# How do you find all critical numbers of the function f(x)=x^(4/5)(x-4)^2?

Dec 27, 2017

$x = 4 , x = \frac{8}{7} , x = 0$

#### Explanation:

Critical points are points in the domain where the derivative is equal to zero or where the derivative is not defined.

Derivative Equal to Zero:

The derivative can be found by using the power rule and the chain rule.

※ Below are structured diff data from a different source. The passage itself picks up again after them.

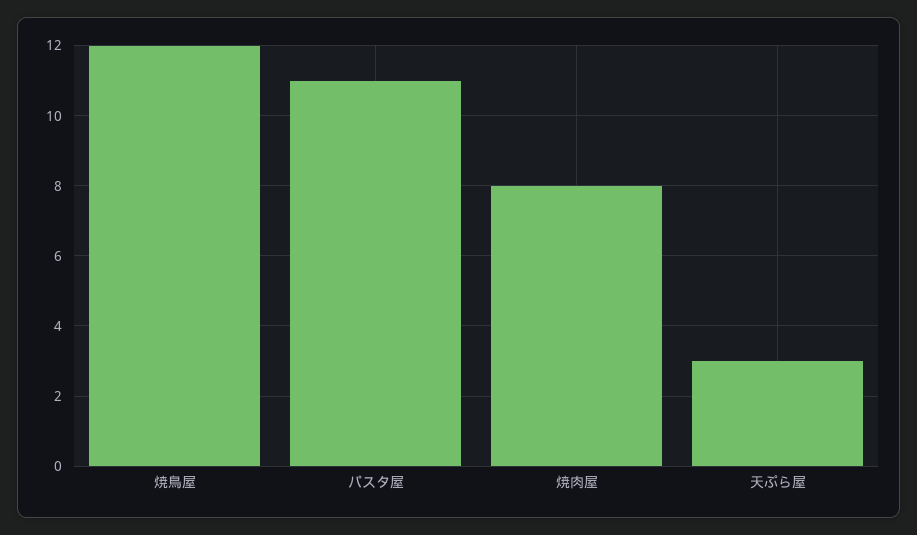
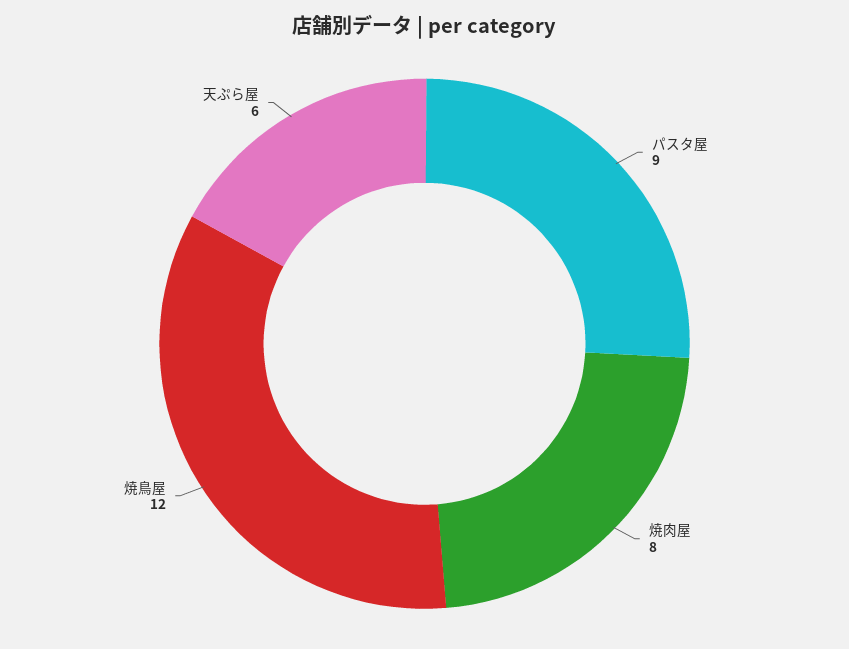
  {
    "焼鳥屋": 12,
-   "パスタ屋": 11,
+   "パスタ屋": 9,
    "焼肉屋": 8,
-   "天ぷら屋": 3
+   "天ぷら屋": 6
  }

$f ' \left(x\right) = \setminus \frac{14 {x}^{2} - 72 x + 64}{5 {x}^{\setminus \frac{1}{5}}}$

Now we set this equal to zero:

$\setminus \frac{14 {x}^{2} - 72 x + 64}{5 {x}^{\setminus \frac{1}{5}}} = 0$

$14 {x}^{2} - 72 x + 64 = 0$

$2 \left(7 {x}^{2} - 36 x + 32\right) = 0$

$2 \left(7 x - 8\right) \left(x - 4\right) = 0$

We get:

$7 x - 8 = 0 \rightarrow x = \frac{8}{7}$
$x - 4 = 0 \rightarrow x = 4$

Derivative Not Defined:

The only possible case where $\setminus \frac{14 {x}^{2} - 72 x + 64}{5 {x}^{\setminus \frac{1}{5}}}$ is not defined is when the denominator is equal to zero.

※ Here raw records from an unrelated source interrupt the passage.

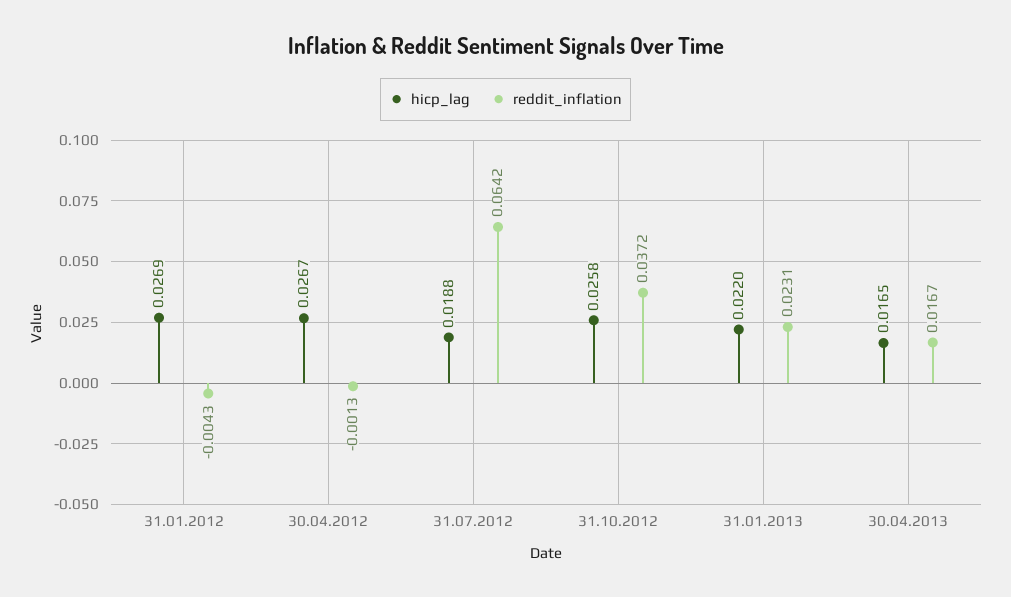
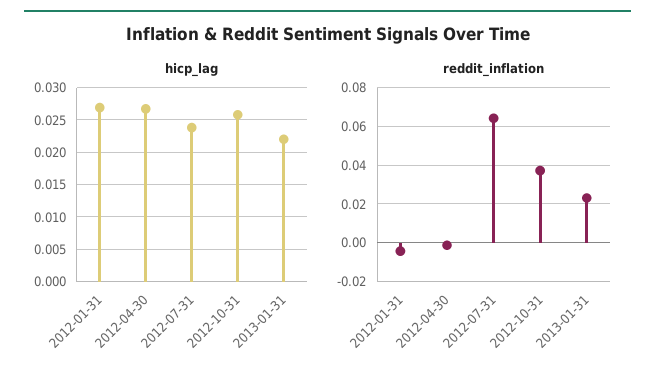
  {
    "hicp_lag": {
      "31.01.2012": 0.0269,
      "30.04.2012": 0.0267,
-     "31.07.2012": 0.0188,
+     "31.07.2012": 0.024,
      "31.10.2012": 0.0258,
-     "31.01.2013": 0.022,
+     "31.01.2013": 0.022
-     "30.04.2013": 0.0165
    },
    "reddit_inflation": {
      "31.01.2012": -0.0043,
      "30.04.2012": -0.0013,
      "31.07.2012": 0.0642,
      "31.10.2012": 0.0372,
-     "31.01.2013": 0.0231,
+     "31.01.2013": 0.0231
-     "30.04.2013": 0.0167
    }
  }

Therefore we set $5 {x}^{\frac{1}{5}} = 0$ and solve.

$5 {x}^{\frac{1}{5}} = 0$

$x = 0$

Therefore, the derivative is not defined at $x = 0$.

$0$ is in the domain of $f$ so $0$ is a critical point for $f$.

Conclusion

The critical points of this function are $x = 4 , x = \frac{8}{7} , x = 0$